KAPANAN KAPILARA TAKILIP KALMAYIN!

Alexander Graham Bell, telefonun mucidi. Sözüne kulak vermek gerek: “Hayatta bir kapı kapandığında diğer bir kapı açılır” diyor Bell ve şöyle devam ediyor: “Ancak biz kapanan kapıya o kadar uzun süre ve pişmanlıkla bakarız ki, açılan kapıyı göremeyiz.”

Zaman zaman endişe duysak da asla çaresizlik duygusuna teslim olmamak gerekiyor. Dün olduğu gibi bugün de iş hayatında bazı kapılar kapanacak, bazıları açılacak. Mühim olan gözlerimizi kapanan kapılara değil, açılan kapılara çevirmeyi becerebilmek...
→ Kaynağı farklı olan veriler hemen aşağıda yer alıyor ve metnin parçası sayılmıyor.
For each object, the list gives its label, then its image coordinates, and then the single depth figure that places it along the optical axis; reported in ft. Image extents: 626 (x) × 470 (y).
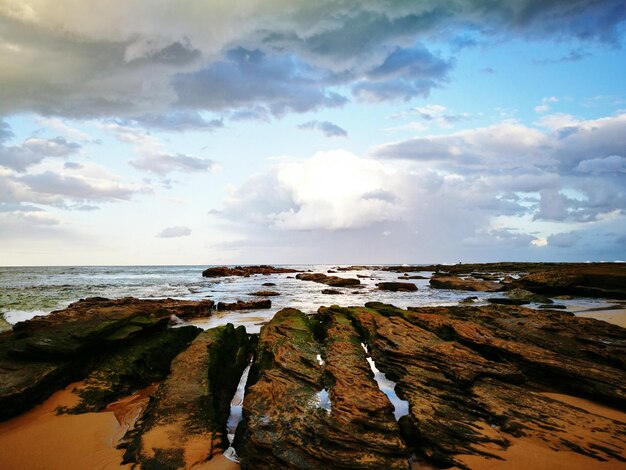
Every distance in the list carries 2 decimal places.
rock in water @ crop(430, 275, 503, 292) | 101.30
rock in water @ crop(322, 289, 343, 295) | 92.07
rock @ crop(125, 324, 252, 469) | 14.55
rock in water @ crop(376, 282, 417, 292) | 105.91
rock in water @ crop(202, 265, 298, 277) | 206.13
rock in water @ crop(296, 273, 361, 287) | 122.11
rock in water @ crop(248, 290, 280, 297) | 86.03
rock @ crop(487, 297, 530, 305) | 65.87
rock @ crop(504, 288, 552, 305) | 69.83
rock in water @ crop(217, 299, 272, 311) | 62.34
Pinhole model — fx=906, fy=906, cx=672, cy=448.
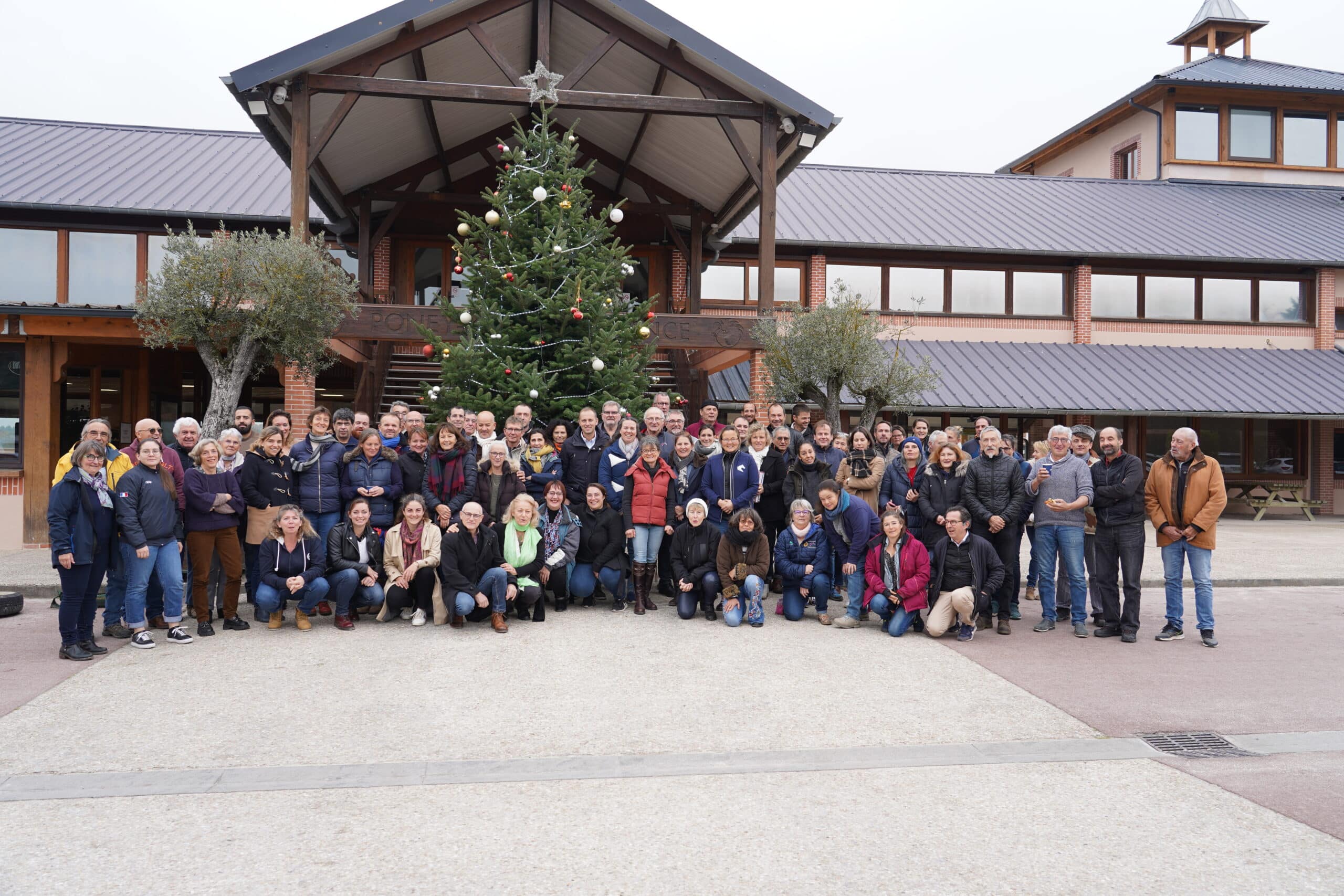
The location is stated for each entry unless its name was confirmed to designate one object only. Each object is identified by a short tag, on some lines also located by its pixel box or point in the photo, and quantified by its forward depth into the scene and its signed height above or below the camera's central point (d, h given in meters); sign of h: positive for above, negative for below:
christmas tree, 10.52 +1.62
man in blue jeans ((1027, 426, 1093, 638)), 8.31 -0.63
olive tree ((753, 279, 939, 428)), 13.27 +1.27
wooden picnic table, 21.34 -1.10
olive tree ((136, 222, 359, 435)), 10.05 +1.58
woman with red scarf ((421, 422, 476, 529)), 8.60 -0.27
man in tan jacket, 7.99 -0.60
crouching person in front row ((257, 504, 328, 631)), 7.80 -1.06
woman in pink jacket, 8.02 -1.16
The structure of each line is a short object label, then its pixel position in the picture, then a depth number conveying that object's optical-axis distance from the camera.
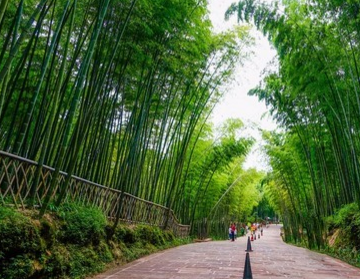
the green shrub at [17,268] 2.76
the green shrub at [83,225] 4.07
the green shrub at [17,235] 2.82
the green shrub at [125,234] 5.85
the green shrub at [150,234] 7.02
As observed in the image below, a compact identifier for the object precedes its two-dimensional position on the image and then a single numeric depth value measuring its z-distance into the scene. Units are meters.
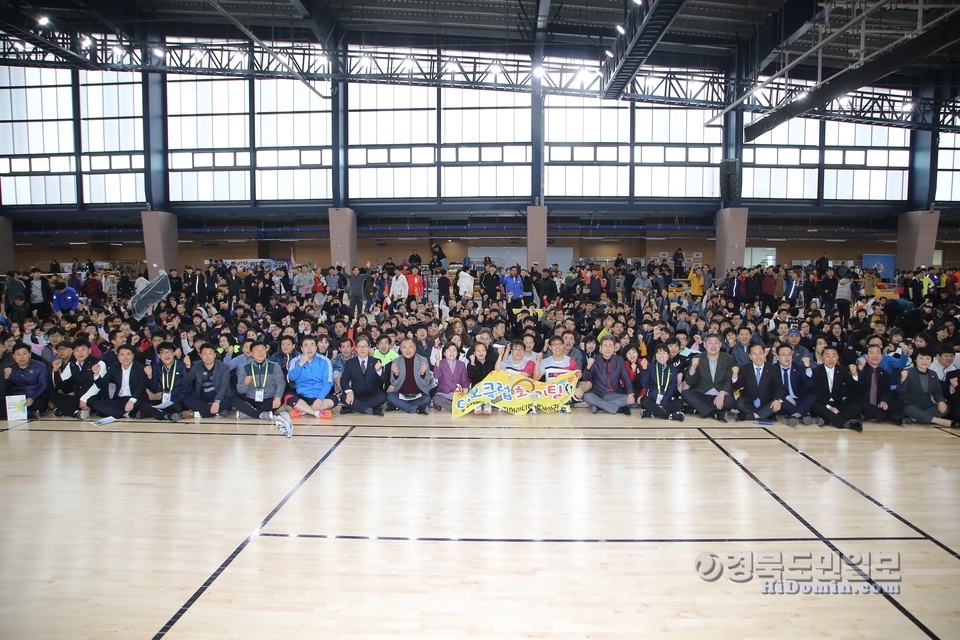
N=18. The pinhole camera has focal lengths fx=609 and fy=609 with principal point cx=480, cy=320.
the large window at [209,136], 27.62
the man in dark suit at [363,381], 10.55
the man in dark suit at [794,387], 9.81
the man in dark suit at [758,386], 9.94
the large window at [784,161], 27.70
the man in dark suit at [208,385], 10.17
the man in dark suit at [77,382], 10.20
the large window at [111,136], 27.58
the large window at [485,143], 27.11
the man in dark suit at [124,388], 10.03
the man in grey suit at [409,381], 10.61
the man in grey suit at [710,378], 10.14
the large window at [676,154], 27.42
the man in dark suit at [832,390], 9.66
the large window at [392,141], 27.31
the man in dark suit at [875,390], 9.73
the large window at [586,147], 27.23
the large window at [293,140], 27.39
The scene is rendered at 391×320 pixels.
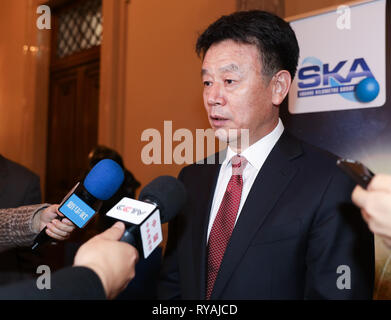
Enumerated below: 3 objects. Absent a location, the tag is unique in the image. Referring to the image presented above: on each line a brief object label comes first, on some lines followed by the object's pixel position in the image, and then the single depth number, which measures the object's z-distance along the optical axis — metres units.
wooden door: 4.09
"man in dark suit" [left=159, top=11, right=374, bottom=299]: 1.21
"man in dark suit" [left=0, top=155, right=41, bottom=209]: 1.76
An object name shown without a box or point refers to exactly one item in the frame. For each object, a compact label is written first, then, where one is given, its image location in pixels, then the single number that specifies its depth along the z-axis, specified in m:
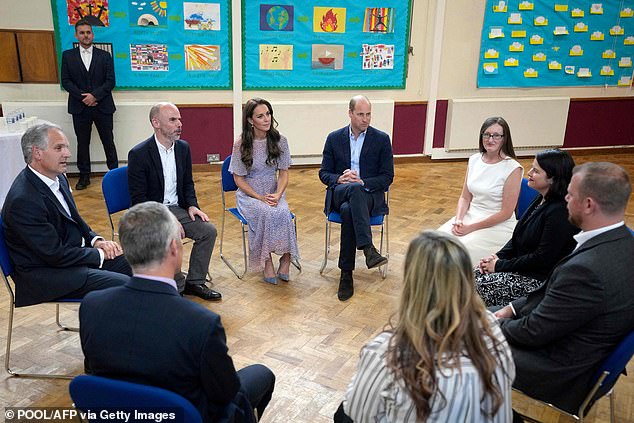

Hayatın bizi başarısızlığa veya zarara mahkum etmek gibi bir amacı yok. Olamaz da...

Aynen, dünyanın değişmesinin, tarihin akışının ya da ekonominin değişiminin bir ülkeyi kendiliğinden sıkıntıya sokamayacağıgibi...

Krizler, değişimler, bir yandan eskiyi tasfiye ederken, yeni fırsatlar da ortaya çıkarıyor. Pazarda bazı nişler kaybolur ama yeni pazar boşlukları da çıkmaya devam eder.

Bazen yaşanan sıkıntılar farklı ürünlere yönelimi getirir. Tercihleri değişen tüketiciler bir ürün yerine şu ya da bu nedenle uygun gördükleri bir başkasını satın almaya başlar.

Bu bazen o ürünün ‘hesaplı’ olmasından kaynaklanabilir.

Bazen kalitesinden, bazen de bambaşka bir nedenden...

Emin olacağımız bir şey varsa o da, geride kalana baka kalmaktansa, neyin değiştiğine odaklanmanın yeni kapılara ulaşmamıza çok daha fazla yardımcı olacağıdır.